* _Exercise details_: Repeat exactly, and only, the lines of the entries below from the one with "Pending Ratio Month-Over-Month" through the one with "Pending Ratio Year-Over-Year", both ends included.
(Available data Opens)
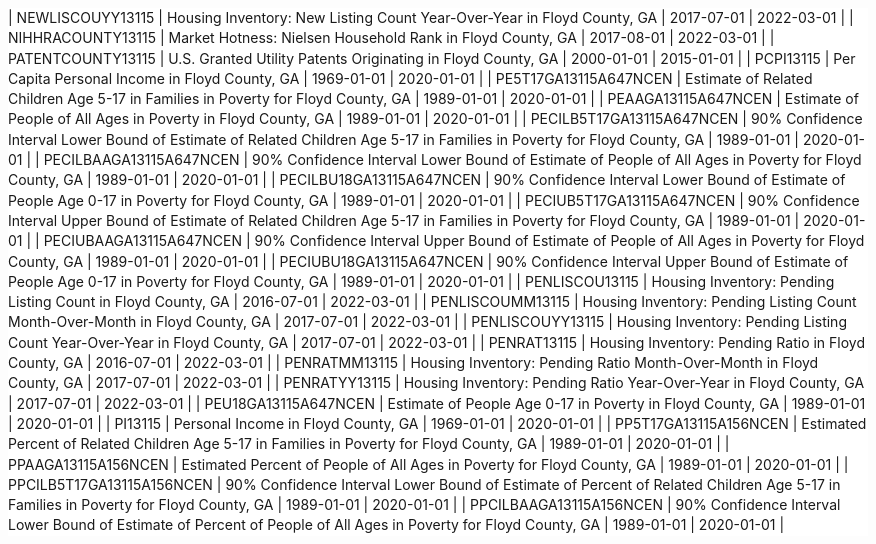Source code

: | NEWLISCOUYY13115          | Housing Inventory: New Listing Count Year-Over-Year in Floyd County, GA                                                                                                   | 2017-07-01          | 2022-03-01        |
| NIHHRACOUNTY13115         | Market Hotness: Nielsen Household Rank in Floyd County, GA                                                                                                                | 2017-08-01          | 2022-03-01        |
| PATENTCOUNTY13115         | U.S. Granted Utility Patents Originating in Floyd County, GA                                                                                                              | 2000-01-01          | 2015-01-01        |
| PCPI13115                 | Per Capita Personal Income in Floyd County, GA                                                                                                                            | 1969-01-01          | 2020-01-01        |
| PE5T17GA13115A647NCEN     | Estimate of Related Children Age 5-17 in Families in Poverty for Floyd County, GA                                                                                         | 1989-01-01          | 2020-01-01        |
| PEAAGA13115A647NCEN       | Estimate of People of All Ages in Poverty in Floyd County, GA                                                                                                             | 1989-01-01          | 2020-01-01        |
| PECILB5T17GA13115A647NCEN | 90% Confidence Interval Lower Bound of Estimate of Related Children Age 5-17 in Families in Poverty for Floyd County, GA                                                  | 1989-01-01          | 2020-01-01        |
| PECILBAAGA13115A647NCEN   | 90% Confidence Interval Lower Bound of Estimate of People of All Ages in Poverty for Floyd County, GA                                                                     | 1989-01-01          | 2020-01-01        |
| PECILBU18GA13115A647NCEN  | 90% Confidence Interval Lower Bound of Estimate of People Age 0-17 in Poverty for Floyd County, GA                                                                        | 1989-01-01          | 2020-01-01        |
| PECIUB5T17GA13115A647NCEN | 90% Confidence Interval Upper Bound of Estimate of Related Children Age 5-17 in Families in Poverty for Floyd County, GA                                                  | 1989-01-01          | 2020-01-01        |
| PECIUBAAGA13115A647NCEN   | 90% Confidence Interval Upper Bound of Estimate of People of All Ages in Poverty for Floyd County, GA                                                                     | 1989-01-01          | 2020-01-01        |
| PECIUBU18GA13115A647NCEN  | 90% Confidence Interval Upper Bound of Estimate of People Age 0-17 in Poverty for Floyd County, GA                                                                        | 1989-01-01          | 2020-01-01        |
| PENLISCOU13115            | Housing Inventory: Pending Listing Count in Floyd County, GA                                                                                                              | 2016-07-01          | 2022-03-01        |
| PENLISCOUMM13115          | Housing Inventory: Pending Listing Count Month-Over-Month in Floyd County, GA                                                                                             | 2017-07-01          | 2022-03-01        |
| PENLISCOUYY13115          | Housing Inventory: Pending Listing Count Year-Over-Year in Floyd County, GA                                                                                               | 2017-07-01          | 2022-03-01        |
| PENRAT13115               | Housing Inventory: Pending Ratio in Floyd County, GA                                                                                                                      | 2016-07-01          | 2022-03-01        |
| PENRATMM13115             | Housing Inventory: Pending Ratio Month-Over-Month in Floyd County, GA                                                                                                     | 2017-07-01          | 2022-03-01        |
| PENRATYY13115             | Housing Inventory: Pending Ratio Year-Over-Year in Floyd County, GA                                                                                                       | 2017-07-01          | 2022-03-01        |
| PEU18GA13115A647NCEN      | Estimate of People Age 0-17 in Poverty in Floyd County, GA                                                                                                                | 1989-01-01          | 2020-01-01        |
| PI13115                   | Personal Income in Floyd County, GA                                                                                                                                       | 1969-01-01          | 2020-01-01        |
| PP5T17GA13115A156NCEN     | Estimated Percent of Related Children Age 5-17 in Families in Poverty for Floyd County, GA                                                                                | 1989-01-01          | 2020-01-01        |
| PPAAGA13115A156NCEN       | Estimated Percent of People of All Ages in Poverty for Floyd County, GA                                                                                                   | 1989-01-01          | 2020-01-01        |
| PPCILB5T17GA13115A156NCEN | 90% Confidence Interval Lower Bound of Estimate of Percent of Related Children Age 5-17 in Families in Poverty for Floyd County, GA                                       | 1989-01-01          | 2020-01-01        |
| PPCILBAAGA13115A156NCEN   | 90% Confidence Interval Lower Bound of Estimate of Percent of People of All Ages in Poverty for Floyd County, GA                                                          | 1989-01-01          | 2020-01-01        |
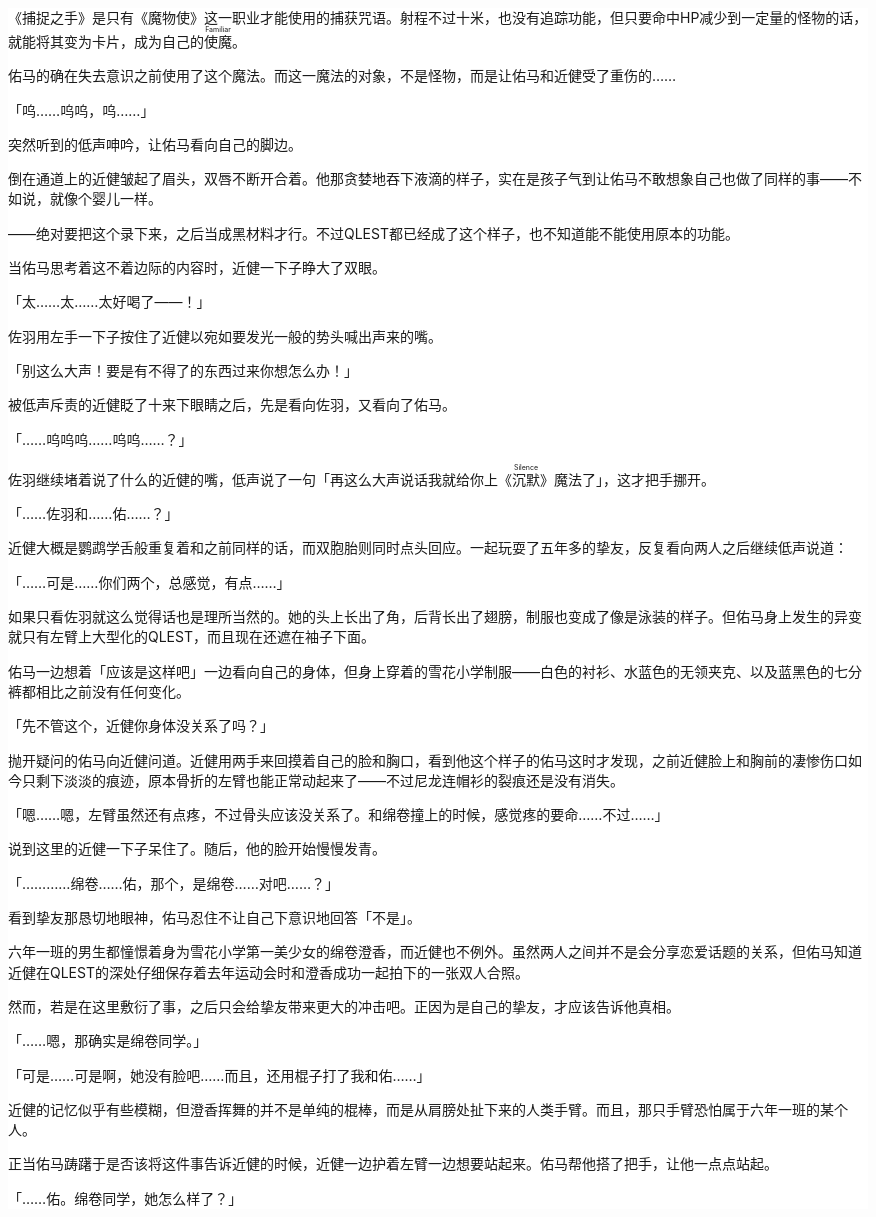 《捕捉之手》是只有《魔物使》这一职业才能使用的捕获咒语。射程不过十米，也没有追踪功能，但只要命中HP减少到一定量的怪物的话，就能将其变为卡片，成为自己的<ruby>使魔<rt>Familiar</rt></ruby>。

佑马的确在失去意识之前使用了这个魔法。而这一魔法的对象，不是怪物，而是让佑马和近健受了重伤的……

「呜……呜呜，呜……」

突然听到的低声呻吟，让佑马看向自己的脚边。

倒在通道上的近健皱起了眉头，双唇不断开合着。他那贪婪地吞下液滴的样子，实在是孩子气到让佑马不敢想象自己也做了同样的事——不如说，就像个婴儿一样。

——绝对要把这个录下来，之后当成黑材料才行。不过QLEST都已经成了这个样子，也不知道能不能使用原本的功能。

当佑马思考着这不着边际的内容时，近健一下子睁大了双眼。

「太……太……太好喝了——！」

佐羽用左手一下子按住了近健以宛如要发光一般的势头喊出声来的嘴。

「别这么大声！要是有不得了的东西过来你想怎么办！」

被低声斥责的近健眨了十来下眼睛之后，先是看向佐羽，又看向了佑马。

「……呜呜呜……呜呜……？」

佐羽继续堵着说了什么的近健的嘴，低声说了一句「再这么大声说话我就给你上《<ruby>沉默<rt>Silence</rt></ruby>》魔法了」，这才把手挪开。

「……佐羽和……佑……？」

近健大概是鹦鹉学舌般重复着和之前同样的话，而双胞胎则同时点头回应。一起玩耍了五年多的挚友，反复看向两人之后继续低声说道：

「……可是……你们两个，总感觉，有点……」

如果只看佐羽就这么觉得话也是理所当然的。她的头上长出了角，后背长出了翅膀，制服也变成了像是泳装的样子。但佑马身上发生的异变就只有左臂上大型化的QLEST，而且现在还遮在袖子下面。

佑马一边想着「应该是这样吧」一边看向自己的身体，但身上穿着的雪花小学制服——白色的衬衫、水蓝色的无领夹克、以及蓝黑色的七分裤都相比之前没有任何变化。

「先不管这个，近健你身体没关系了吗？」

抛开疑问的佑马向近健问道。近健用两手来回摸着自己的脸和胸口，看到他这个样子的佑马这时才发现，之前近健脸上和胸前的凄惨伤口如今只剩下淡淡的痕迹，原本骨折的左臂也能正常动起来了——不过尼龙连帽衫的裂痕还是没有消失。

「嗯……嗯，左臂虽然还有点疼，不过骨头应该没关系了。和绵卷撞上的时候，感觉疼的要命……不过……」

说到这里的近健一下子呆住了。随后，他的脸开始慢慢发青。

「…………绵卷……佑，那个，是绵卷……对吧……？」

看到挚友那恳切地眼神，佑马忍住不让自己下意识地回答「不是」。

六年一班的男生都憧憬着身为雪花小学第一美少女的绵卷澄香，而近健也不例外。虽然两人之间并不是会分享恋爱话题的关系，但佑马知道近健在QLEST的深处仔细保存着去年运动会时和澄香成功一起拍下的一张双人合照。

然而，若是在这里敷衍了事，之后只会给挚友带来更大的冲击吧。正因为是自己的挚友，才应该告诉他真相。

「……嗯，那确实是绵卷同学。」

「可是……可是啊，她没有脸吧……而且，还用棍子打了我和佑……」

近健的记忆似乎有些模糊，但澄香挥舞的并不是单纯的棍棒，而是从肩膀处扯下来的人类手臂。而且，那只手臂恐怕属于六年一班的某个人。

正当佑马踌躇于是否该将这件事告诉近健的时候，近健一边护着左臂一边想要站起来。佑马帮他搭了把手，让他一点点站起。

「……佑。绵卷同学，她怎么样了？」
(Available data Closes)
* _Response to this exercise_:
| PENRATMM13115             | Housing Inventory: Pending Ratio Month-Over-Month in Floyd County, GA                                                                                                     | 2017-07-01          | 2022-03-01        |
| PENRATYY13115             | Housing Inventory: Pending Ratio Year-Over-Year in Floyd County, GA                                                                                                       | 2017-07-01          | 2022-03-01        |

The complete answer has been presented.